What you need to do:
Go through the data below and return each line where the string "footnotesize" occurs.

Material for the task:

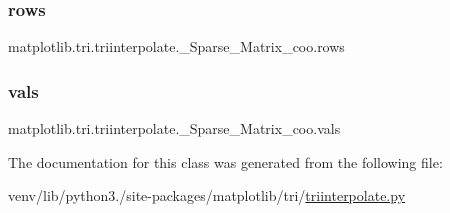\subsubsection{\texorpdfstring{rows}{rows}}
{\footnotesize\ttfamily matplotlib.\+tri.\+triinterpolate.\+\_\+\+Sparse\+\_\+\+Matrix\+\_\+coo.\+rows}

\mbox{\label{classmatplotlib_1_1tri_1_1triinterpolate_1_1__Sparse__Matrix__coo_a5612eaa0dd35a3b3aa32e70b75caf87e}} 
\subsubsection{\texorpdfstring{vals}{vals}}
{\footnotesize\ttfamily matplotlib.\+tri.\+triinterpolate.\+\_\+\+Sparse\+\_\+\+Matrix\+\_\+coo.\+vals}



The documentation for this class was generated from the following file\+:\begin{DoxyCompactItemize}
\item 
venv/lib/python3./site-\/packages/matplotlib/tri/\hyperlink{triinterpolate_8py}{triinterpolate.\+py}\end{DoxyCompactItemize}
* * *
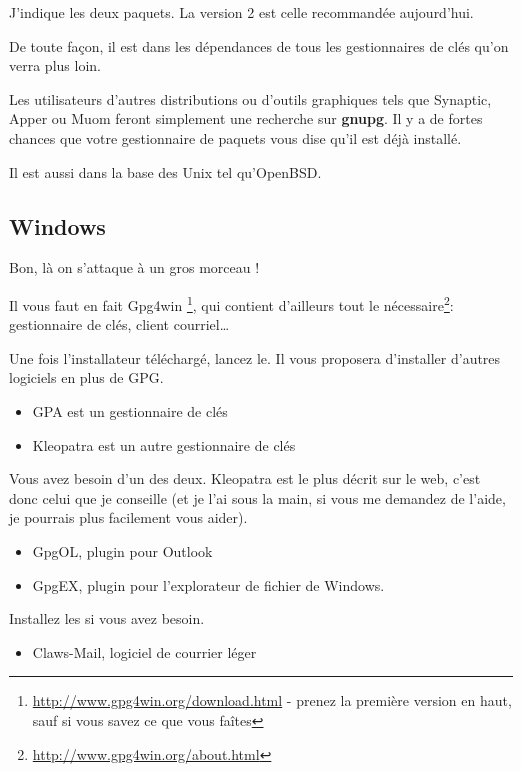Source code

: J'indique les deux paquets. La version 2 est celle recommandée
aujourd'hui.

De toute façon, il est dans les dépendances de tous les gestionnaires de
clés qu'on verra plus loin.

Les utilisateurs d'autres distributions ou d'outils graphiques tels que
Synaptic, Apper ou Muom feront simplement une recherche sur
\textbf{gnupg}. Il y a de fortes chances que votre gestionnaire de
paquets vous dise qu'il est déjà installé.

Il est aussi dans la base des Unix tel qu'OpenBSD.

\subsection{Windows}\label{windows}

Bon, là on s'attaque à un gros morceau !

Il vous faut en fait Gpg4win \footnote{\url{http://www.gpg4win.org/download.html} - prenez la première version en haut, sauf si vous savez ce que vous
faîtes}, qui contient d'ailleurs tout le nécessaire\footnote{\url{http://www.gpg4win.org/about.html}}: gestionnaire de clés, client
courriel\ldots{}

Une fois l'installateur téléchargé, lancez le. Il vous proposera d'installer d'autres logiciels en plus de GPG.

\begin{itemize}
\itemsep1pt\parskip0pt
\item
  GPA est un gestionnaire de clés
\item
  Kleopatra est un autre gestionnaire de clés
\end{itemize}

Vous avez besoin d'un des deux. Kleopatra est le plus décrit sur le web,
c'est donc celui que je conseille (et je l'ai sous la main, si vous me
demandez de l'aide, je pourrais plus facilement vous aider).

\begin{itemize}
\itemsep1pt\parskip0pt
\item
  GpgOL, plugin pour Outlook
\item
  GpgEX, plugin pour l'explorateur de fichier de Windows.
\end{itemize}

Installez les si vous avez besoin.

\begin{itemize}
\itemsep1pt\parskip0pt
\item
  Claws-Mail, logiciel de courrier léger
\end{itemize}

Reply to the exercise:
{\footnotesize\ttfamily matplotlib.\+tri.\+triinterpolate.\+\_\+\+Sparse\+\_\+\+Matrix\+\_\+coo.\+rows}
{\footnotesize\ttfamily matplotlib.\+tri.\+triinterpolate.\+\_\+\+Sparse\+\_\+\+Matrix\+\_\+coo.\+vals}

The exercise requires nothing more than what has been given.